Honestly, I’m tired of talking about it. I’m getting on with the rest of my life. Or trying anyway.

Eight years ago I took the first step at doing this. I began researching how to get out of an abusive relationship and how to file for divorce. Eight years. Really, with the exception of one year off, I have been in court for most of this time. My ex-wife loves to remind me what I was getting out of. She’s probably reading this, because she continues to stalk me online. She needs to get a life. When I see my analytics list her city as one of the places with the most hits on my blog, I know who it is reading my stuff. I don’t know what she is up to with her life. I don’t care. I haven’t cared for eight years.

Being who she is, she probably loved seeing that reference to her. Ugh. Gross.

That’s not why I’m writing today. I just needed to get that out of my system. Like a yearly colonic to remind me how far I have come–and how far others have continued to sink.

I’m doing okay. Really. Tonight is just quiet.

This time of year brings back a lot of memories. Good ones. Like the time I got invited to a Halloween party by the deaf interpreter who had a crush on me. Later I found out she threw a party in hopes that I would come and we could hang out. She dressed as Galadriel. She wrote me poetry. I didn’t really know at the time that she was interested in me. I was seeing someone and didn’t think much about anyone else.

I think about the Halloween parties my friends and I went to together. I remember when my girlfriend at the time won a date with Darth Vader (David Prowse) and we got to hang out with him at a five star restaurant in Denver. He did not like George Lucas. Hell, her birthday is in four days. I still remember after all these years. One of a handful of people whose birthday I do remember. Happy birthday, you’re still a fish.

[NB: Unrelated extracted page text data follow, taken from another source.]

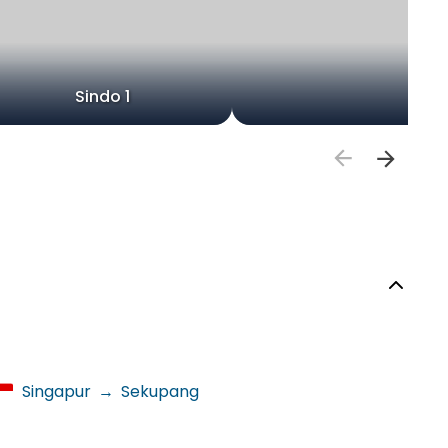
Sindo 1
Singapur
→
Sekupang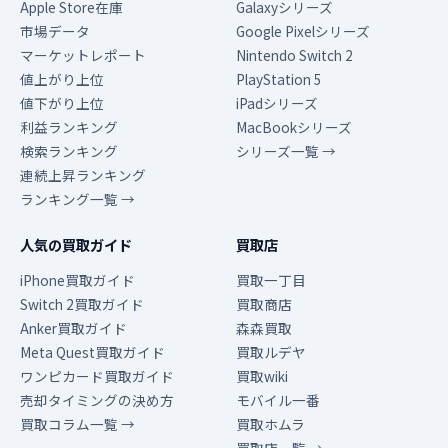
Apple Store在庫
Galaxyシリーズ
市場データ
Google Pixelシリーズ
マーケットレポート
Nintendo Switch 2
値上がり上位
PlayStation 5
値下がり上位
iPadシリーズ
利益ランキング
MacBookシリーズ
検索ランキング
シリーズ一覧 →
連続上昇ランキング
ランキング一覧 →
人気の買取ガイド
買取店
iPhone買取ガイド
買取一丁目
Switch 2買取ガイド
買取商店
Anker買取ガイド
森森買取
Meta Quest買取ガイド
買取ルデヤ
ワンピカード買取ガイド
買取wiki
売却タイミングの決め方
モバイル一番
買取コラム一覧 →
買取ホムラ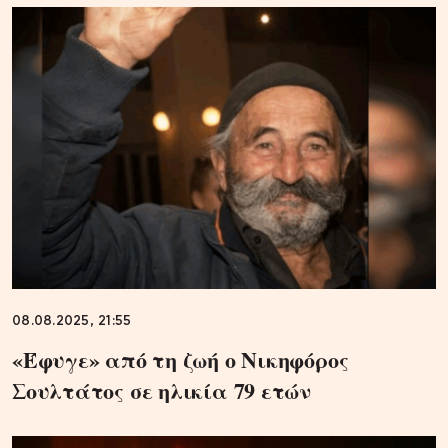
08.08.2025, 21:55
«Έφυγε» από τη ζωή ο Νικηφόρος
Σουλτάτος σε ηλικία 79 ετών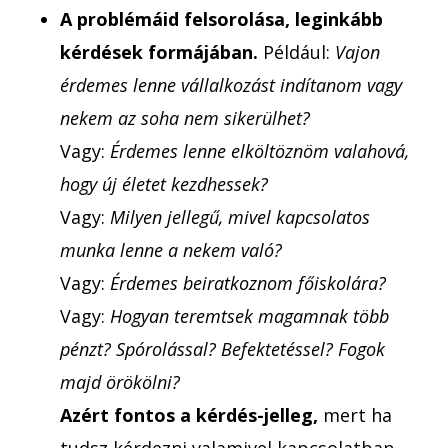
A problémáid felsorolása,
leginkább
kérdések formájában.
Például:
Vajon
érdemes lenne vállalkozást indítanom vagy
nekem az soha nem sikerülhet?
Vagy:
Érdemes lenne elköltöznöm valahová,
hogy új életet kezdhessek?
Vagy:
Milyen jellegű, mivel kapcsolatos
munka lenne a nekem való?
Vagy:
Érdemes beiratkoznom főiskolára?
Vagy:
Hogyan teremtsek magamnak több
pénzt? Spórolással? Befektetéssel? Fogok
majd örökölni?
Azért fontos a kérdés-jelleg,
mert ha
tudsz kérdezni valamivel kapcsolatban,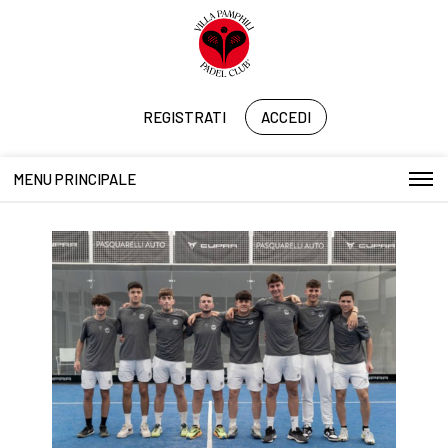
REGISTRATI
ACCEDI
MENU PRINCIPALE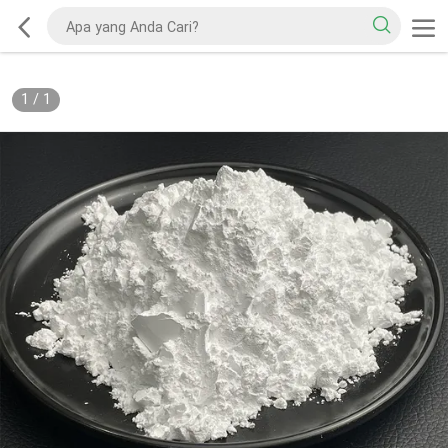
1
/
1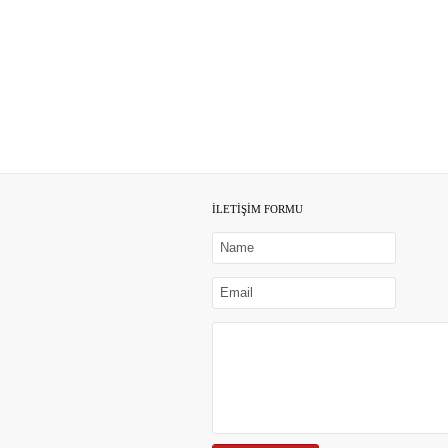
İLETİŞİM FORMU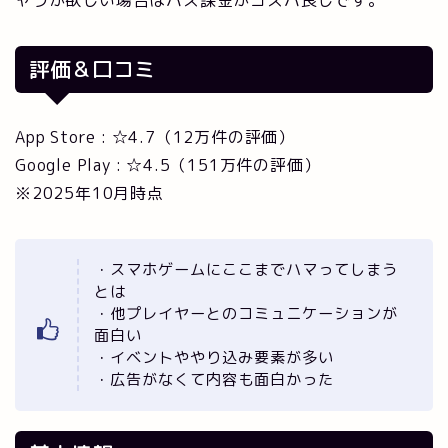
ャラが欲しい場合はパス課金がコスパ良しです。
評価＆口コミ
App Store : ☆4.7（12万件の評価）
Google Play : ☆4.5（151万件の評価）
※2025年10月時点
・スマホゲームにここまでハマってしまう
とは
・他プレイヤーとのコミュニケーションが
面白い
・イベントややり込み要素が多い
・広告がなくて内容も面白かった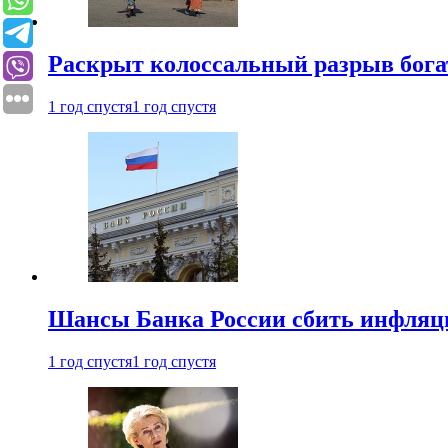
Раскрыт колоссальный разрыв бога
1 год спустя
1 год спустя
Шансы Банка России сбить инфляци
1 год спустя
1 год спустя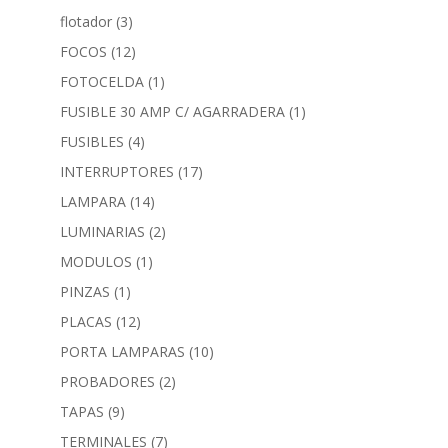
flotador
(3)
FOCOS
(12)
FOTOCELDA
(1)
FUSIBLE 30 AMP C/ AGARRADERA
(1)
FUSIBLES
(4)
INTERRUPTORES
(17)
LAMPARA
(14)
LUMINARIAS
(2)
MODULOS
(1)
PINZAS
(1)
PLACAS
(12)
PORTA LAMPARAS
(10)
PROBADORES
(2)
TAPAS
(9)
TERMINALES
(7)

I think of the way the weather would get cold and the first snows would come. We wouldn’t see leaves on the trees for another eight months. This time of year makes me think a lot about the past. It is a transitional season, a time for changes as summer becomes winter, the dead stir from their rest for a time.

A year ago, I was in denial. I had lost someone and I wanted them back in my life. I fought hard. I did everything I could to win their heart. It’s the last time I am going to fight for anyone like that. You shouldn’t have to fight for someone like that. They should just want to be in your life if they are worth it. I should have just let it be. Let it die a dignified death.

The theme for a lot of this is that need to be wanted, isn’t it? Tonight, I realize that a lot of loneliness stems from a need to be wanted. A fear of missing out. I can’t think of a better place to be right now than a quiet house, watching Netflix, maybe drinking a glass of Ridge wine, and hanging out with my dog.

Not too long ago, I would have been climbing the walls that everyone seemed to have somebody and I was all alone. Not only does it not bother me now, but it feels pretty nice. I don’t have to check in with anyone, I don’t have to do something for someone else, I just get to live my life at my own pace.

Tomorrow will be a work day. I have to get caught up on some assignments. I have a couple projects in the works too. More than enough to fill my time. For now, I’ll take listening to music from another room. Coffee. And that eternal neeeeeeeeee in my ears from tinitis.

Enjoy your life on your terms, my friends.